Basu said: “When the chief minister has ordered a CBI probe already we cannot help but wait for the court to decide it (Tapasi case) but the CBI and RAW were always against us.”

The CPI-M has been left with egg on the face over the alleged rape and murder of Tapasi Malik after the CBI arrested its party associate Debu Malik as a prime accused and then apprehended Singur Zonal Committee secretary Surhid Dutta, triggering protests against the CBI by the communists.

Biman Bose said: “The job of the CBI is to investigate. Why are they questioning photographers and journalists? Did they do so after the 1984 Sikh riots in Delhi or after the Babri mosque demolition?

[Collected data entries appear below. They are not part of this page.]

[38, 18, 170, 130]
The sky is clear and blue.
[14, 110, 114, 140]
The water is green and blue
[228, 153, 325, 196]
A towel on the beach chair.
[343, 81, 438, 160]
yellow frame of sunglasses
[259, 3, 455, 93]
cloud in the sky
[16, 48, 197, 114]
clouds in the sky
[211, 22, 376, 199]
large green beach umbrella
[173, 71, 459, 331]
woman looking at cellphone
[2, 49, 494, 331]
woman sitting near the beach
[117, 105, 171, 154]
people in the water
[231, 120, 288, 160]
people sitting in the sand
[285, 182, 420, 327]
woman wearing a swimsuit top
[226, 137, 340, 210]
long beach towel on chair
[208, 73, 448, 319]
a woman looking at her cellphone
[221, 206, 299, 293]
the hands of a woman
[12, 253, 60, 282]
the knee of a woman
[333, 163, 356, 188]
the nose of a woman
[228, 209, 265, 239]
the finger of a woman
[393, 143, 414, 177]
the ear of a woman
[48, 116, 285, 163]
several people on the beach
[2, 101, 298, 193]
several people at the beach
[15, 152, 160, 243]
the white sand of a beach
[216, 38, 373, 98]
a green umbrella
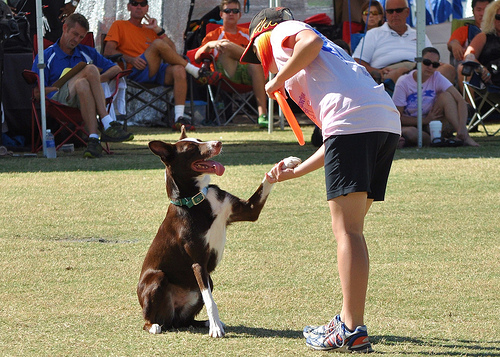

In those cases too the media was witness to many things?

“I think the CBI is crossing all limits in Singur and their motive is political.”

Jyoti Basu earlier said: “When I was the chief minister I saw that the CBI and RAW were never in favour of us.

“Hardly two-three percent of the total cases the CBI had taken up have been solved so far,” he said, taking a dig at the agency.

The charred body of Tapasi Mallik, an 18-year-girl from Singur who was on the forefront of the anti land acquisition movement, was found inside the fenced-off area of Tata Motors’ small car factory site.

Around 997 acres in Singur have been chosen by Tata Motors for its small car project. The issue has triggered a violent face-off between the government and farmers led by civil society groups and parties like the Trinamool Congress.